Bazı kurumlar var.
Hayli, yorgun.
Hantal.
İş görmez bir halde.
Var da yok.
Ama "el mahkumiyetiyle."
Toplum olarak, mecburuz!
***
çünkü.
Alternatifi yok.
Yasal, zorunluluk var.
Ancak.
Böylesi kurumlar,
Ne, toplumsal gelişmeye.
Ne çağa.
Ne de kendi, "yapısal" değişimine ayak uydurmuyor.
***
Velhasıl.
Değişim ve gelişmeye kazandırılan bir "ivme" yok.
Rölantide.
İşte, Milli Eğitim İl Müdürlüğü.
En barizi.
Ve tabi ki,
Diyarbakır'ın "eğitim ve öğretimdeki" başarısı.
***
Sahi.
Milli Eğitim müdürünü tanıyan var mı?
Sizi bilmem.
Ama.
Benim pek tanışıklığım yok...
Neyse.
Tanımama da gerek var mı, yok mu, onu da bilemiyorum.
***
Ama.
Ziya Paşa'nın güzel bir sözü vardır.
Dün de, buradan detayıyla dillendirmiştir.
O "derin" mana ihtiva eden sözünü.
Ne demişti, Ziya Paşa.
"Ayinesi iştir kişinin, lafa bakılmaz."
Aynen de öyle.
***
Daha önce de yazdım.
Diyarbakır,
Eğitim ve Öğretimde neden "düşük" profilde geziniyor.
SBS'de,
LYS'de,
ÖSS'de.
Velhasıl say sayabildiğin kadar yapılan "sınavlar" serisini.
***
Zaten.
MEB'in maşallahı var.
Öğrenci daha okula merhaba derken "Sınav" maratonuyla, gözünü açıyor.
Koş koyabildiğin kadar...
Öyle ki, o göz açma ve hayat gözünü kapamaya kadar devam ediyor; "sınavda sınav."
***
Bir önerim olmuştu.
Ki.
Bu önerimi, bölgenin hatta ülkenin birçok ilinde, "hayat" buldu.
Özellikle.
Eğitimdeki "başarı" oranı düşük iller.
"Sorgulama" yaptı.
Neden, "eğitimdeki" başarı oranı düşük diye.
***
çalıştaylar.
Öğretmenlerle, "seri" toplantılar.
Ve tabi ki.
İdareciler, siyasiler, kent ahalisi.
Bir bütünlük içerisinde; "başarı" nasıl elde edilebilinir, diye uğraş verildi.
***
Ama ne var ki.
Diyarbakır İl Milli Eğitim Müdürlüğünde bu yönde "tık" yok.
Olumlu-olumsuz.
Tepkisel; "bir duruş" ortaya konulmadığı gibi.
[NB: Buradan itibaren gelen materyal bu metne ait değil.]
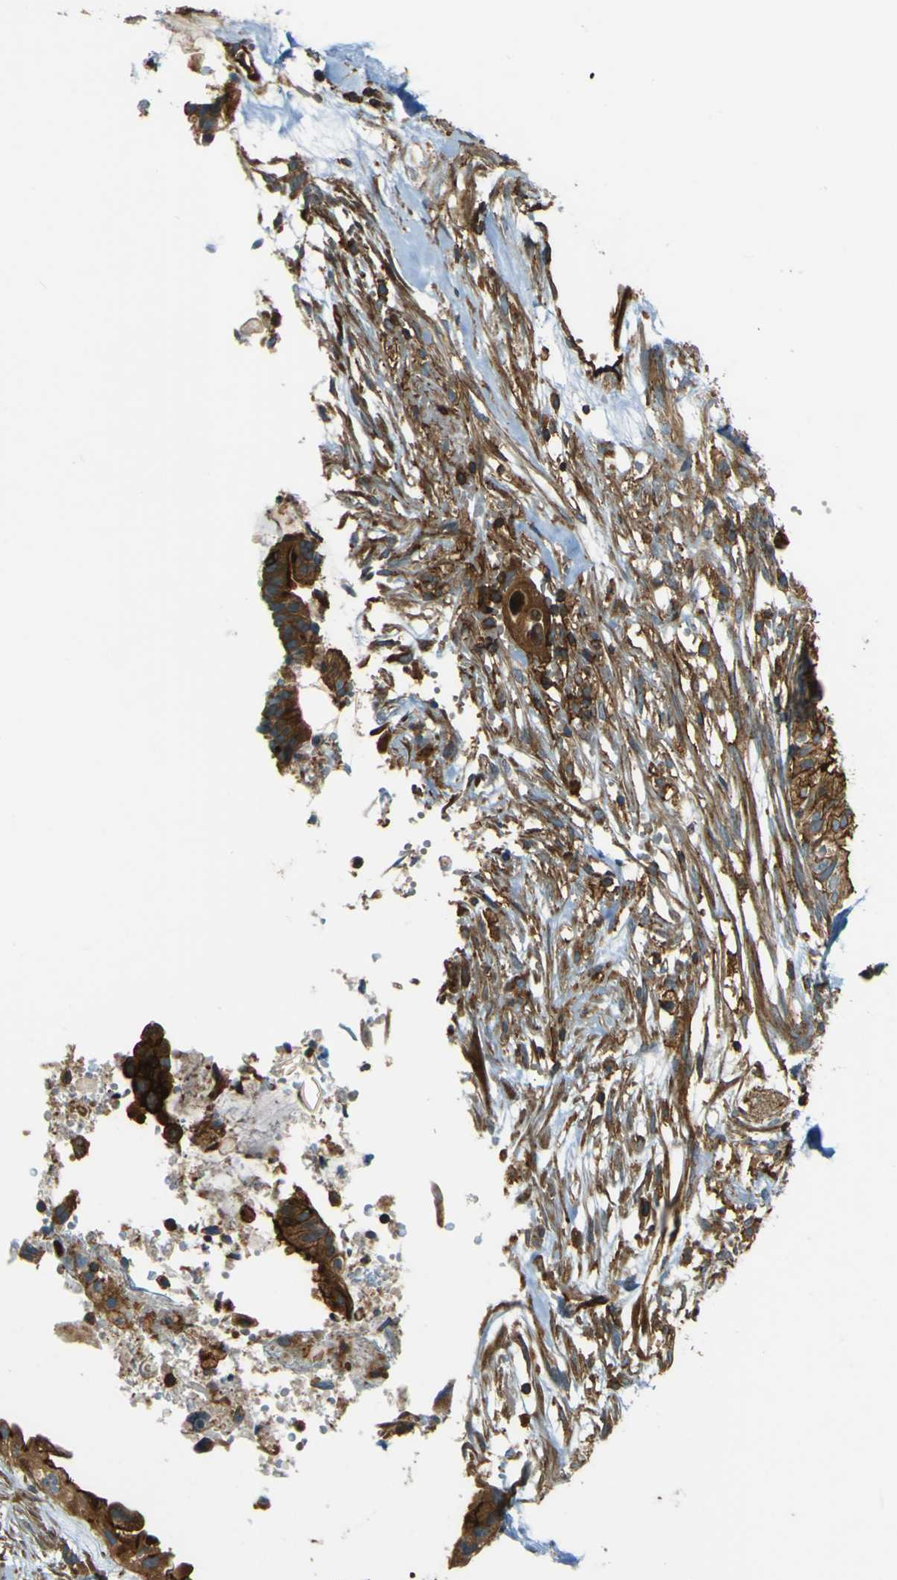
{"staining": {"intensity": "strong", "quantity": ">75%", "location": "cytoplasmic/membranous"}, "tissue": "cervical cancer", "cell_type": "Tumor cells", "image_type": "cancer", "snomed": [{"axis": "morphology", "description": "Normal tissue, NOS"}, {"axis": "morphology", "description": "Adenocarcinoma, NOS"}, {"axis": "topography", "description": "Cervix"}, {"axis": "topography", "description": "Endometrium"}], "caption": "Protein staining of adenocarcinoma (cervical) tissue reveals strong cytoplasmic/membranous positivity in approximately >75% of tumor cells.", "gene": "DNAJC5", "patient": {"sex": "female", "age": 86}}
Biri de, "lütfedip" cevap dahi verme cesaretini göstermemesi de.
Ayrı, bir gariplik.
***
Evet.
İdareci çok, koltuklar da bol.
Nazar değmesin
İlde 17,
İlçelerde ise 5'er olmak üzere, "Müdür ve Şube Müdürü" var.
Derslik.
Hele ki öğretmen sayısı da, "geçmişe" oranla hayli yüksek.
***
Peki.
Bu kadar yüksek "envanter" sahibi iken.
Neden;
Başarı oranı "ayıplı" bir düzeyde, düşük.
Demek ki.
Sorun "hamuru" yoğuran ve pişiren de.
***
Şu.
Sorgulama çağrımı yenilemek istiyorum.
Daha.
Yeni Öğretim yılına, haftalar var iken.
Derler ya;
"Kepi önümüze koyalım, hal-i durumumuz nedir" diye?
***
Buarada.
Önceki gün, duyarlı bir vatandaş aradı.
Tepki göstererek.
İl Milli Eğitim Müdürlüğü.
Ve Üç Okul'un bitişiğindeki, "Metruk" bina için.
Buraya görmüyor musunuz;
Eğitim yuvası iken, "kötülük yuvasına" dönmüş.
***
Haber merkezi'ndekiler görüntüledi.
Metruk binanın hal-i vaziyetini.
Acı ve ürkütücü bir tablo.
Tabi.
Bu tablo, şehrin ne kadar sahipsiz" olduğunu da gösteriyor.
Bina.
Fuhuş mu, tinerci mi, uyuşturucu mekanı mı..
Yoksa "örgütlerin" bomba imalat merkezi mi?
***
Kayıtlarda.
Ve görünümde, hepsi mevcut.
Ama velkin.
Ne hikmetse, "kimse görmüyor, ilgilenmiyor?"
Burası, "neyin nesi, sahipsizlik niye, diye görmüyor?
Yazık.
***
Bu bina.
Sanırım, uzun yıllar önceydi.
Dicle Üniversitesi Devlet konservatuar olarak kullanıldı.
Ama şimdi; "metruk".
Kim sorumlu,
Kimin himayesinde, aslında pek önemli değil.
Önem arz edici.
İl Milli Eğitim Müdürlüğünün "bahçesinde" yer alması.
***
Düşünün.
Her gün yüzlerce öğretim gelip gidiyor.
Tabi ki, çevresinde de üç okul.
Aradaki mesafe 50 metreyi dahi geçmiyor.
Ama "enva-i suç" meknı olarak işlem görüyor.
Gözler kapalı.
***
Bakalım.
Bu meseleye de gözler kapalı mı tutulacak.
Yoksa.
Hantal,
Yorgun yapıdan sirkelenip, dinç bir ruh haliyle.
Meseleye "eğilim" göstererek, çözüm sağlanır.
Bekleyip göreceğiz.
çapsızlık devam edecek mi?
***
Ama ısrarım var.
Özellikle;
Diyarbakır'ın "eğitim sorunlarının".
çok ciddi ve ivedi bir şekilde "masaya" yatırılıp tartışılması gerekir.
çünkü her geçen yıl "yarınlarımız ve geleceğimiz için" kayıptır.